The audience was seated on chairs facing the tree. Flanking us were pillars with 15th century Burgundian statues of both the saints and the Virgin and child. The hall is open on three sides, its arches, leading to yet even more treasures.
Suddenly, what sounded like etheral voices filled the air, echoing around the hall, coming closer and closer; the singers entered from the sides and from the rear. The sound was full, rich, and clear. And then there they were in front of the tree, 12 men, singing 15th century plain song, a hymn Veni, veni Emmanuel. In the dim light, the statutes which were created around the same time as the music, almost seemed to be listening.
Chanticleer, named for the clear singing rooster in Chaucer’s Canterbury Tales, was founded in San Francisco in 1978 by musicology student Louis Botto, specifically to give voice to long neglected music from the Renaissance period. Since then, their schedule, remit, and geographical reach have greatly expanded; they now sing more than 100 concerts each year, with a repertoire extending from the middle ages through the centuries to jazz, gospel, and modern music.

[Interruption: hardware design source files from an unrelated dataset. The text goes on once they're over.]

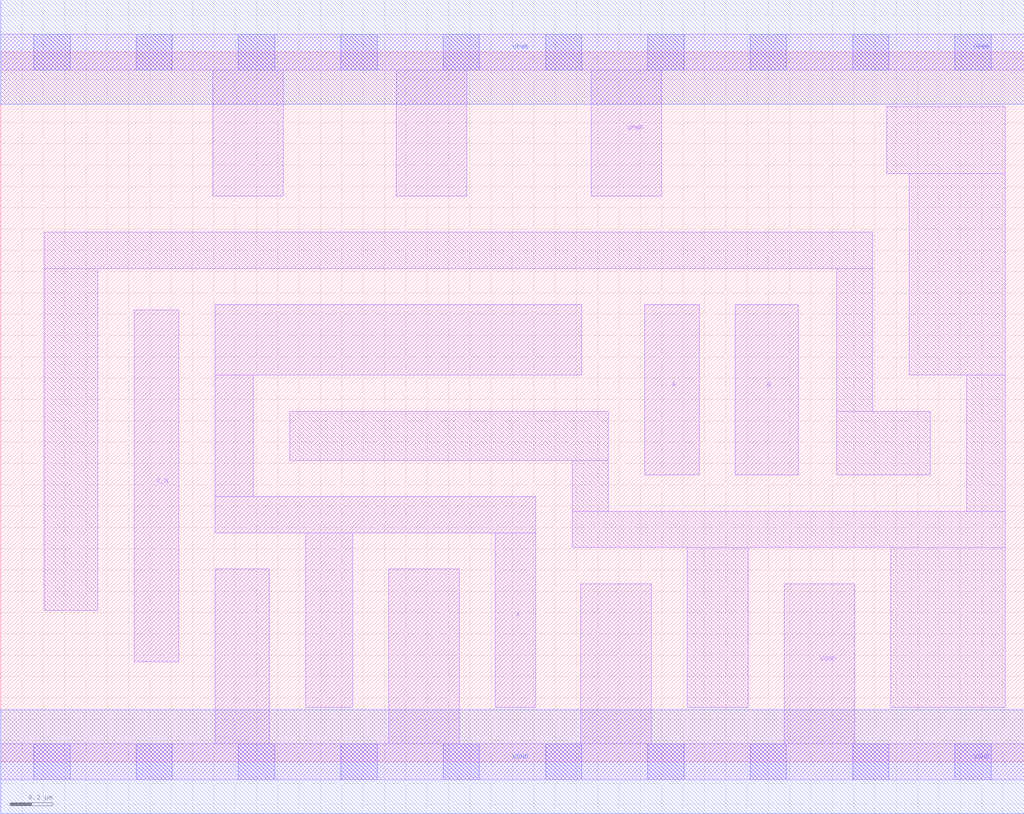
<source format=lef>
# Copyright 2020 The SkyWater PDK Authors
#
# Licensed under the Apache License, Version 2.0 (the "License");
# you may not use this file except in compliance with the License.
# You may obtain a copy of the License at
#
#     https://www.apache.org/licenses/LICENSE-2.0
#
# Unless required by applicable law or agreed to in writing, software
# distributed under the License is distributed on an "AS IS" BASIS,
# WITHOUT WARRANTIES OR CONDITIONS OF ANY KIND, either express or implied.
# See the License for the specific language governing permissions and
# limitations under the License.
#
# SPDX-License-Identifier: Apache-2.0

VERSION 5.7 ;
  NAMESCASESENSITIVE ON ;
  NOWIREEXTENSIONATPIN ON ;
  DIVIDERCHAR "/" ;
  BUSBITCHARS "[]" ;
UNITS
  DATABASE MICRONS 200 ;
END UNITS
MACRO sky130_fd_sc_lp__or3b_4
  CLASS CORE ;
  SOURCE USER ;
  FOREIGN sky130_fd_sc_lp__or3b_4 ;
  ORIGIN  0.000000  0.000000 ;
  SIZE  4.800000 BY  3.330000 ;
  SYMMETRY X Y R90 ;
  SITE unit ;
  PIN A
    ANTENNAGATEAREA  0.315000 ;
    DIRECTION INPUT ;
    USE SIGNAL ;
    PORT
      LAYER li1 ;
        RECT 3.020000 1.345000 3.275000 2.145000 ;
    END
  END A
  PIN B
    ANTENNAGATEAREA  0.315000 ;
    DIRECTION INPUT ;
    USE SIGNAL ;
    PORT
      LAYER li1 ;
        RECT 3.445000 1.345000 3.740000 2.145000 ;
    END
  END B
  PIN C_N
    ANTENNAGATEAREA  0.126000 ;
    DIRECTION INPUT ;
    USE SIGNAL ;
    PORT
      LAYER li1 ;
        RECT 0.625000 0.470000 0.835000 2.120000 ;
    END
  END C_N
  PIN X
    ANTENNADIFFAREA  1.176000 ;
    DIRECTION OUTPUT ;
    USE SIGNAL ;
    PORT
      LAYER li1 ;
        RECT 1.005000 1.075000 2.510000 1.245000 ;
        RECT 1.005000 1.245000 1.185000 1.815000 ;
        RECT 1.005000 1.815000 2.725000 2.145000 ;
        RECT 1.430000 0.255000 1.650000 1.075000 ;
        RECT 2.320000 0.255000 2.510000 1.075000 ;
    END
  END X
  PIN VGND
    DIRECTION INOUT ;
    USE GROUND ;
    PORT
      LAYER li1 ;
        RECT 0.000000 -0.085000 4.800000 0.085000 ;
        RECT 1.005000  0.085000 1.260000 0.905000 ;
        RECT 1.820000  0.085000 2.150000 0.905000 ;
        RECT 2.720000  0.085000 3.050000 0.835000 ;
        RECT 3.675000  0.085000 4.005000 0.835000 ;
      LAYER mcon ;
        RECT 0.155000 -0.085000 0.325000 0.085000 ;
        RECT 0.635000 -0.085000 0.805000 0.085000 ;
        RECT 1.115000 -0.085000 1.285000 0.085000 ;
        RECT 1.595000 -0.085000 1.765000 0.085000 ;
        RECT 2.075000 -0.085000 2.245000 0.085000 ;
        RECT 2.555000 -0.085000 2.725000 0.085000 ;
        RECT 3.035000 -0.085000 3.205000 0.085000 ;
        RECT 3.515000 -0.085000 3.685000 0.085000 ;
        RECT 3.995000 -0.085000 4.165000 0.085000 ;
        RECT 4.475000 -0.085000 4.645000 0.085000 ;
      LAYER met1 ;
        RECT 0.000000 -0.245000 4.800000 0.245000 ;
    END
  END VGND
  PIN VPWR
    DIRECTION INOUT ;
    USE POWER ;
    PORT
      LAYER li1 ;
        RECT 0.000000 3.245000 4.800000 3.415000 ;
        RECT 0.995000 2.655000 1.325000 3.245000 ;
        RECT 1.855000 2.655000 2.185000 3.245000 ;
        RECT 2.770000 2.655000 3.100000 3.245000 ;
      LAYER mcon ;
        RECT 0.155000 3.245000 0.325000 3.415000 ;
        RECT 0.635000 3.245000 0.805000 3.415000 ;
        RECT 1.115000 3.245000 1.285000 3.415000 ;
        RECT 1.595000 3.245000 1.765000 3.415000 ;
        RECT 2.075000 3.245000 2.245000 3.415000 ;
        RECT 2.555000 3.245000 2.725000 3.415000 ;
        RECT 3.035000 3.245000 3.205000 3.415000 ;
        RECT 3.515000 3.245000 3.685000 3.415000 ;
        RECT 3.995000 3.245000 4.165000 3.415000 ;
        RECT 4.475000 3.245000 4.645000 3.415000 ;
      LAYER met1 ;
        RECT 0.000000 3.085000 4.800000 3.575000 ;
    END
  END VPWR
  OBS
    LAYER li1 ;
      RECT 0.205000 0.710000 0.455000 2.315000 ;
      RECT 0.205000 2.315000 4.090000 2.485000 ;
      RECT 1.355000 1.415000 2.850000 1.645000 ;
      RECT 2.680000 1.005000 4.710000 1.175000 ;
      RECT 2.680000 1.175000 2.850000 1.415000 ;
      RECT 3.220000 0.255000 3.505000 1.005000 ;
      RECT 3.920000 1.345000 4.360000 1.645000 ;
      RECT 3.920000 1.645000 4.090000 2.315000 ;
      RECT 4.155000 2.760000 4.710000 3.075000 ;
      RECT 4.175000 0.255000 4.710000 1.005000 ;
      RECT 4.260000 1.815000 4.710000 2.760000 ;
      RECT 4.530000 1.175000 4.710000 1.815000 ;
  END
END sky130_fd_sc_lp__or3b_4

</source>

For me, the highlight of this evening’s program were two powerful and moving works from eastern Europe – the Armenian Komitas Vartabed’s Bazmutyunq and the Russian Pavel Chesnokov’s My Soul Magnifies the Lord, Opus 40, No. 1. The works of Komitas (also called Gomidas), an ethnomusicologist and composer, have been undegoing a bit of a highly deserved revival recently; in October, Isabel Bayrakdarian presented an entire concert of his music at Carnegie Hall. This piece was based on Gomidas’ research into the melodies of the Badarak, the Divine Liturgy of the Armenian Church. The Chesnokov piece had an almost ethereal beauty and showed off the basses to great advantage.
The Chanticleer singers possess an extraordinary range. The six countertenors divide into altos and sopranos. The degree to which the male sopranos sounded like females was astonishing.
The program was quite imaginative. There were three versions of Alma redemptoris mater -- the first plainsong, the second by an anonymous 14th century English composer, and the third by the 16th century master Tomas Luis de Victoria. The Victoria setting had wonderful contrapuntal writing that was exquisitely sung, with the acoustics of the setting amplifying the sense of musical space. There were two selections by Praetorius. As I listened to the first of these, En! Natus est Emanuel, a highly animated, dance-like celebration of the Christ child as the wondrous boy, I could not help stealing a glance at the Madonna and child seemingly looking on just above me.
The concert closed with a medley of Christmas spirituals.